これでひとまず、マークは顔を覚えなくても、名札を見れば相手の名前がわかる。運悪く名札がひっくり返っていても問題ない。英字表記の追加は英語の読めないマークには特にメリットがない変更だが、全社的に運用を変えるための理屈付けの一つとして追加した。
雪花の手の名札を眺めながら、浦河が「いいんじゃね?」と軽い口調で言う。
「地味で小さい変更ではあるが、皆が助かる改善だな。そしたら通達作ってくれ。即日適用で全社展開するから」
「――え、いいんですか?」
「いいよ。何か反対した方が良かったか?」
「いえ……ありがとうございます」
あまりにすんなり通ったので、少し拍子抜けしたような気持ちになりながらも、雪花はほっと胸を撫で下ろした。すると、浦河が「鈴木さぁ」と口を開く。
「こういうアイデアとか、これからもどんどん出していいよ。仕事量多いから無理は言わんけど、決められたことだけやるんじゃ面白くないだろ」
そう言われて初めて、雪花はこれまでに与えられた仕事をこなすことに一生懸命で、自分から何かを提案したことがないことに気付いた。
確かに昨日は遅くまで色々考えたり提案資料を作ったりして、定常業務は少し溜まってしまっている。
それでも、自分の中に充実感のようなものが芽生えたのも事実だった。
「――わかりました、また何か考えてみます」
雪花の言葉を聞くと、浦河はにやりと笑って「よろしくー」と部屋を出て行った。
***
「それではセツカさんが通達を作っている間に、私は全社展開の準備をしておきます」
先程の浦河との打合せの結果を伝えると、マークはいつも通りの真面目な顔で頷いた。
そして――その直後、口元を小さく緩める。
「セツカさんありがとうございます。

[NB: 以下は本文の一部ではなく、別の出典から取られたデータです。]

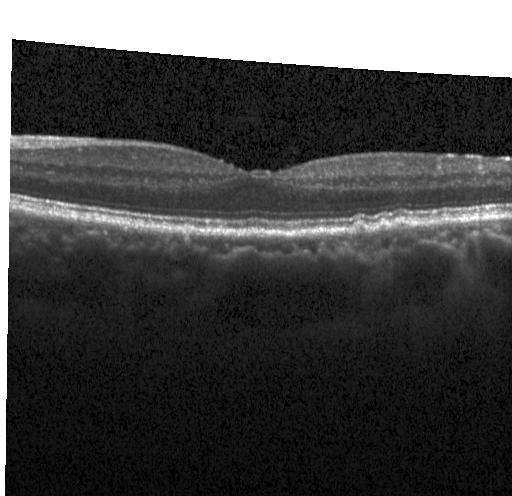

Macular scan; retinal OCT B-scan
Macular OCT: drusen.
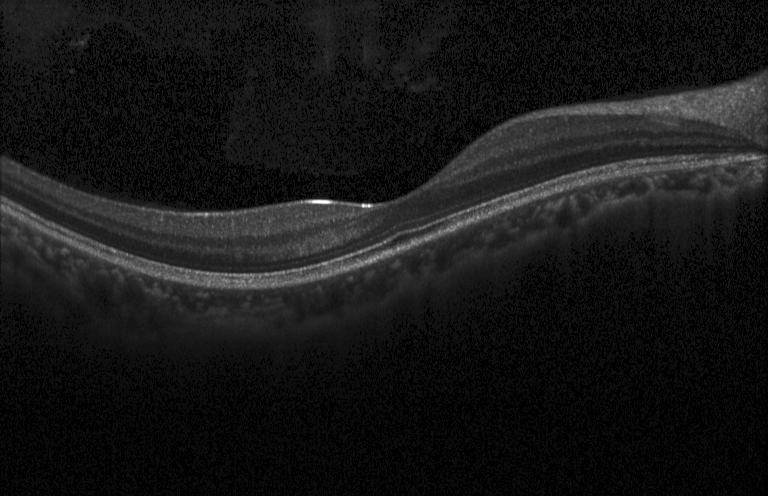
Dx: neither choroidal neovascularization, diabetic macular edema, nor drusen.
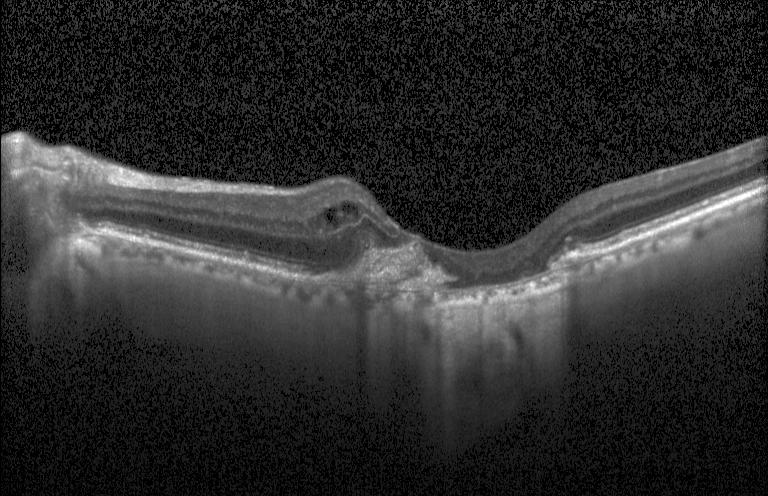
Optical coherence tomography scan · SD-OCT · acquired on a Heidelberg Spectralis — Diagnosis: a choroidal neovascular membrane.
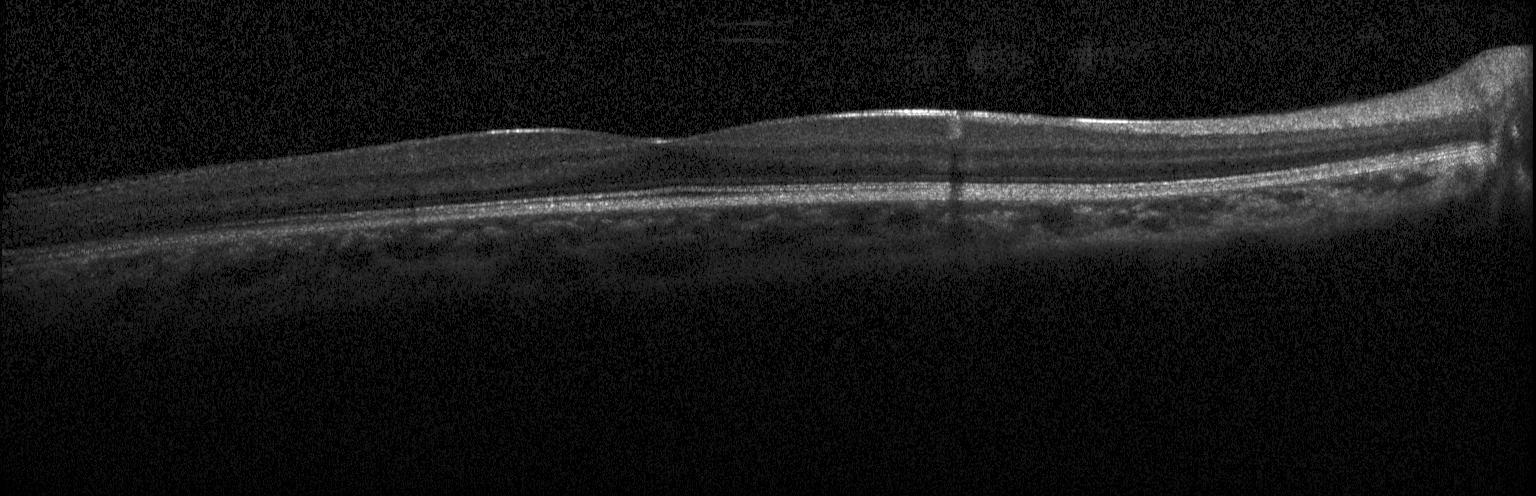 Spectral-domain optical coherence tomography, optical coherence tomography B-scan, fovea-centered. Impression: neither choroidal neovascularization, diabetic macular edema, nor drusen.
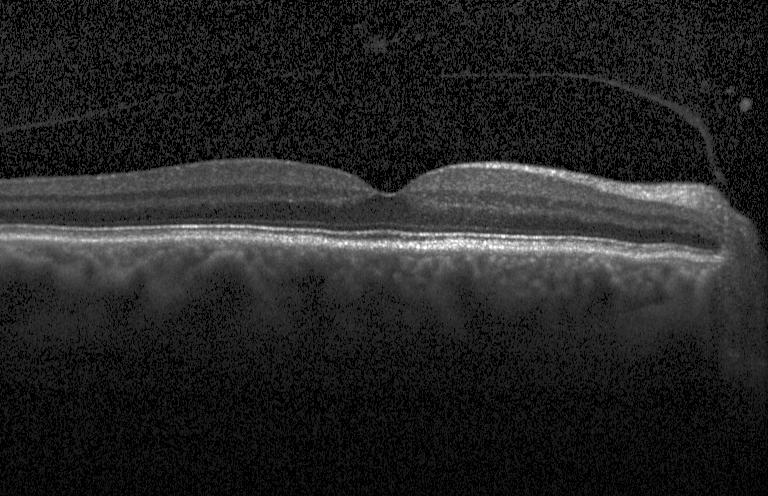

Finding: no choroidal neovascularization, no diabetic macular edema, and no drusen.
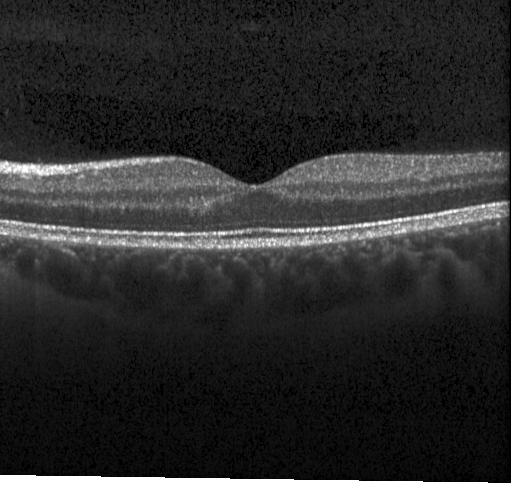
Macular scan. OCT line scan. Instrument: Heidelberg Spectralis.
Dx: no CNV, no DME, and no drusen.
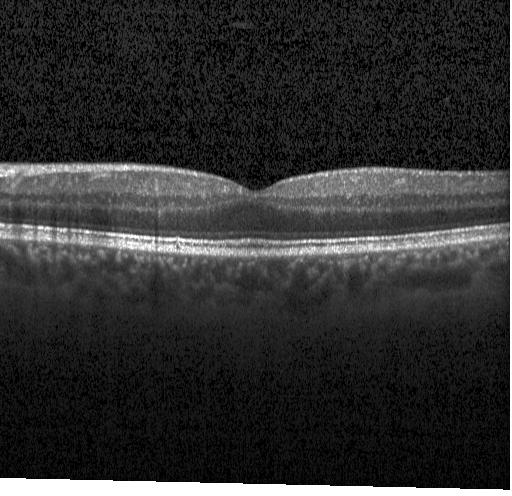

Optical coherence tomography scan · spectral-domain OCT. Finding: no CNV, no DME, and no drusen.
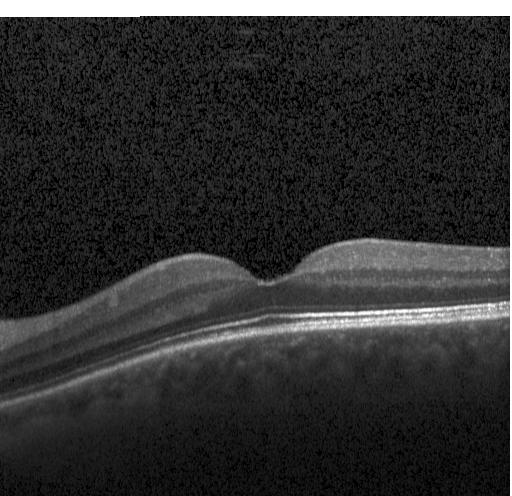 OCT finding: no evidence of choroidal neovascularization, diabetic macular edema, or drusen.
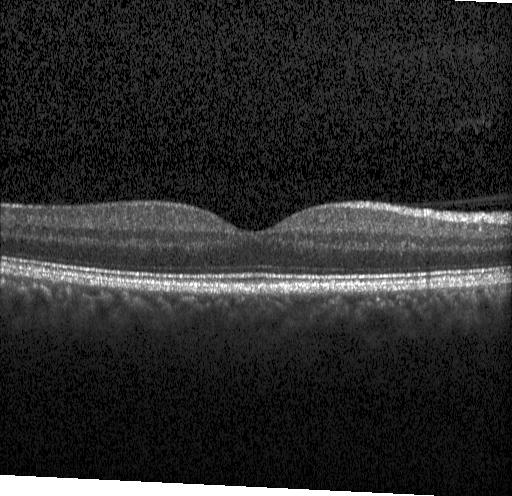

No choroidal neovascularization, diabetic macular edema, or drusen.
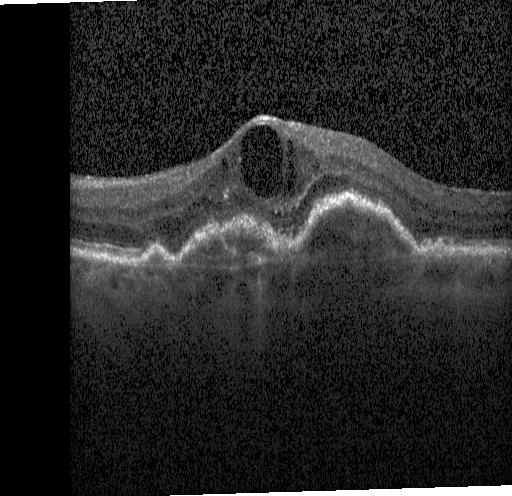 Macular OCT demonstrating a choroidal neovascular membrane.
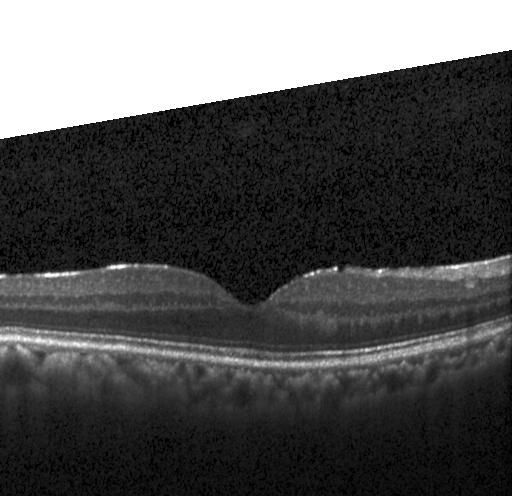

Impression: no choroidal neovascularization, no diabetic macular edema, and no drusen.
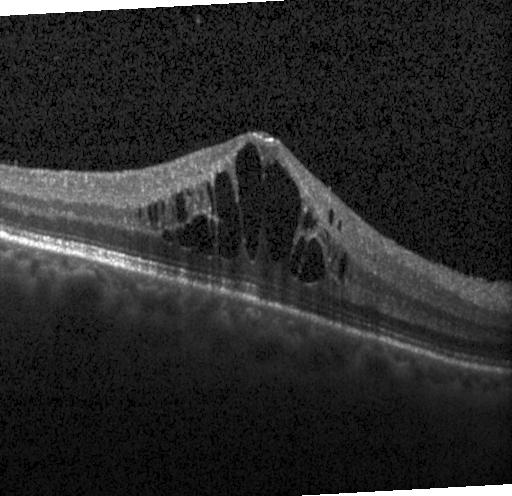

Acquired on a Heidelberg Spectralis. Spectral-domain OCT. OCT B-scan. Horizontal scan through the fovea. Diagnosis: DME.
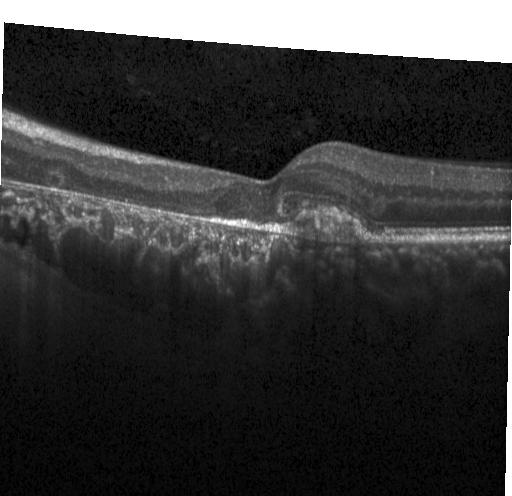
Assessment: CNV.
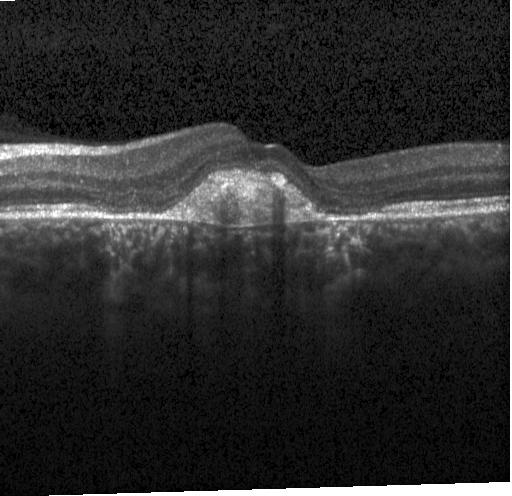
SD-OCT · macular scan · OCT B-scan · acquired on a Heidelberg Spectralis.
Diagnosis: a choroidal neovascular membrane.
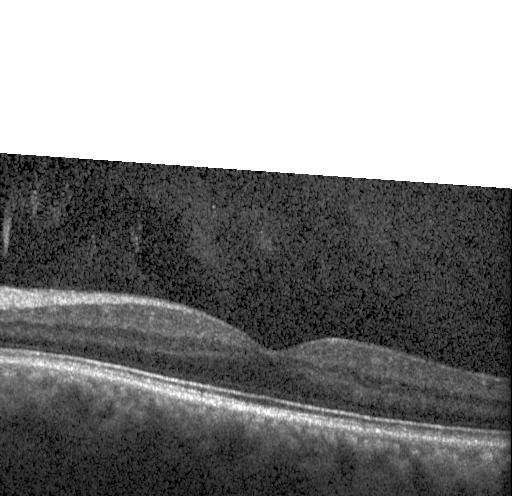 Macular OCT: neither choroidal neovascularization, diabetic macular edema, nor drusen.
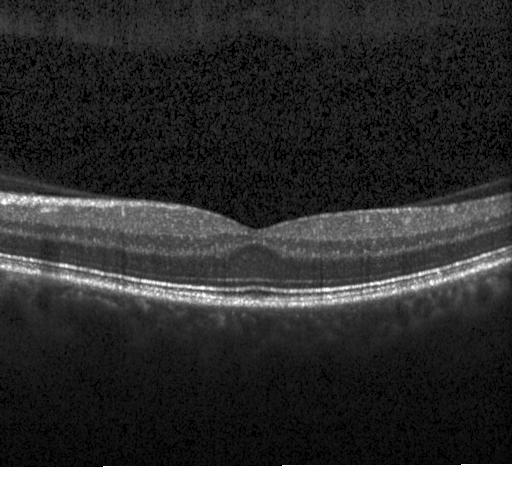

The scan shows no choroidal neovascularization, no diabetic macular edema, and no drusen.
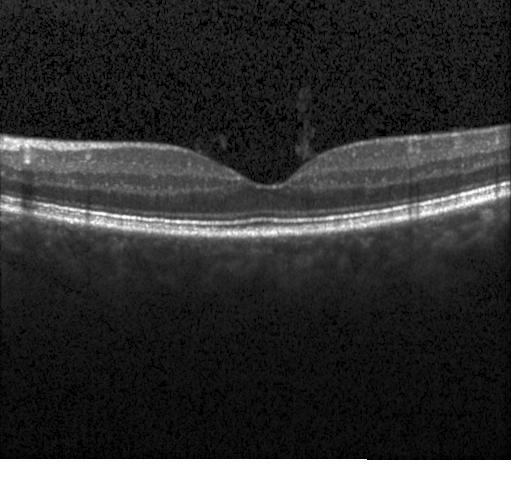 Optical coherence tomography B-scan · through the macula · spectral-domain optical coherence tomography · acquired on a Heidelberg Spectralis
This B-scan demonstrates no choroidal neovascularization, diabetic macular edema, or drusen.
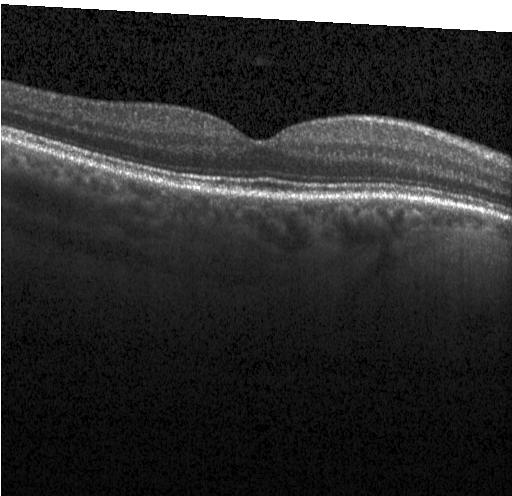
OCT line scan — Assessment: no choroidal neovascularization, diabetic macular edema, or drusen.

引続き皆さんの顔を覚えるよう努力はしますが、この取組みが実現されれば、ひとまずは名札を見れば何とか対処できるようになります」
「はい、上手くいくといいんですが……あ、あと、マークさんにはもう一つお渡しするものがあります」
「もう一つ?」
雪花は自分の席に戻り、マークに1本のメールを送った。マークの席まで歩いて戻る間に、彼はそのメールの内容を確認し――そして「これは……」と言葉を失う。
PCの画面上には、雪花が昨日夜なべして作成したデータが表示されていた。
「うちの会社の従業員リストです。それぞれ部署別、職位順に並べてあります。顔写真データはさすがに全員分貼る時間がなかったので、部長層とうちの職場によく来る人の分しか入れていませんが……これで一度会った人の印象や用件、会った日付を名前の横の入力欄にメモしていけば、何もないよりは人の名前を覚えやすいと思います」
そこまで話して、マークの様子を窺う。マークは画面をスクロールしながら、真剣にデータに見入っていた。一応伝えるべきは伝えておこうと、雪花は続ける。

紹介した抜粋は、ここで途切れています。